Como encenar a vida de um Papa em filme? Em boa verdade, a questão é a mesma para qualquer personagem — este texto foi publicado no Diário de Notícias (3 Maio), com o título 'Cinema ou televisão?'.
A associação do cinema aos grandes eventos mediáticos constitui um estranho e paradoxal fenómeno. Por um lado, ao longo das últimas décadas, as versões mais grosseiras do marketing impuseram uma visão do cinema dominada pela agitação global dos “blockbusters”. Por outro lado, de vez em quando, os mercados parecem acreditar que, apesar dos perniciosos efeitos desse marketing, ainda é possível promover um filme apenas porque nos vem falar de algo ou alguém que está em todos os ecrãs de televisão.
Televisão, justamente. Mais do que de marketing, é de formatação televisiva que devemos falar. O filme de Daniele Luchetti, Francisco, o Papa do Povo, constitui um exemplo revelador. Estamos, afinal, perante um formato de “compromisso” entre a longa-metragem de cinema e a série de televisão (assim foi lançado, aliás, em Itália, em 2015 e 2017). Bem sabemos que essa associação também deu origem a alguns prodigiosos objectos vistos nos pequenos e grandes ecrãs — recorde-se o exemplo pioneiro de Ingmar Bergman, com Cenas da Vida Conjugal (1973). Não está em causa, por isso, a existência e, sobretudo, a diversificação dos laços cinema/televisão. Acontece que, por vezes, tal relação se esgota no academismo da dramaturgia “ilustrativa” que encontramos em Francisco, o Papa do Povo.

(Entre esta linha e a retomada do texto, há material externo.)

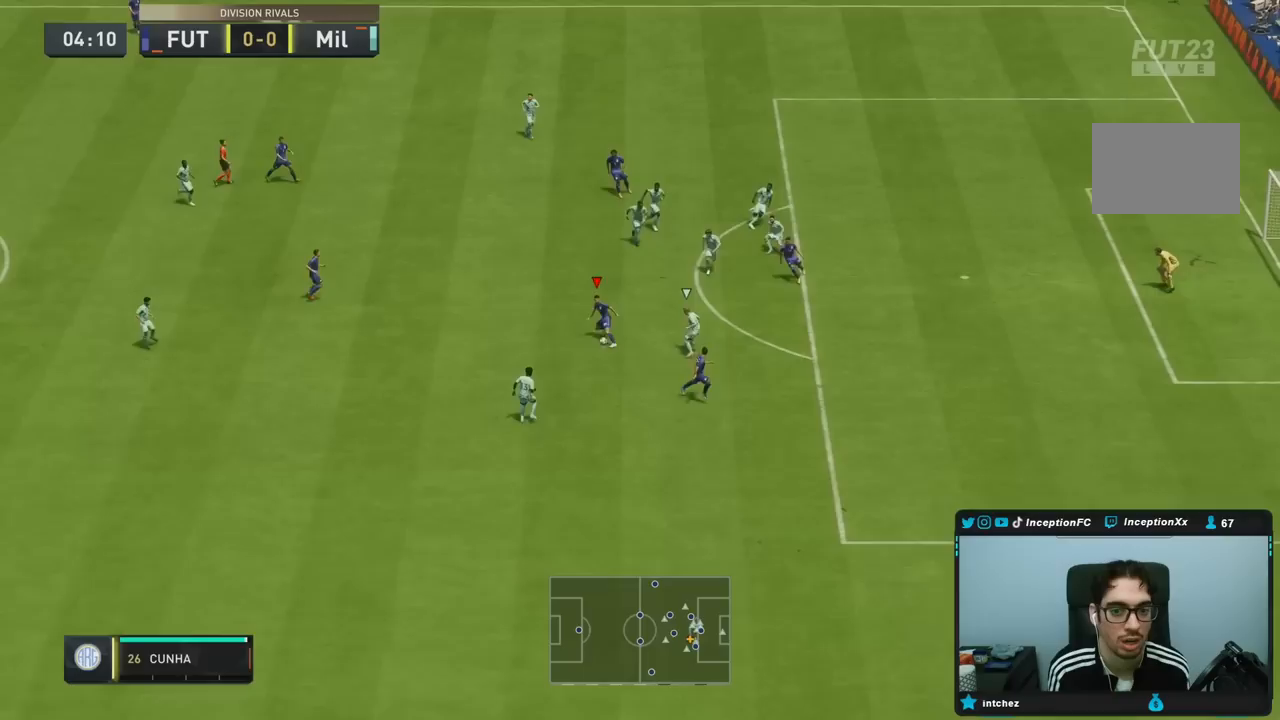
{"buttons": [], "left_stick": "center", "right_stick": "center", "events": [[283, "left_stick", "center"], [400, "L2", "down"], [450, "L2", "up"]]}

Podemos recolher, aqui, alguma informação pertinente, em especial sobre as formas de resistência de Jorge Bergoglio às arbitrariedades da ditadura militar na Argentina? Talvez. Em todo o caso, fica a sensação de que o cinema se demitiu dos seus poderes narrativos. Os resultados são tanto mais frustrantes quanto, através de filmes como O Meu Irmão É Filho Único (2007) e A Nossa Vida (2010), Luchetti é um dos mais talentosos representantes da renovação realista da actual produção italiana.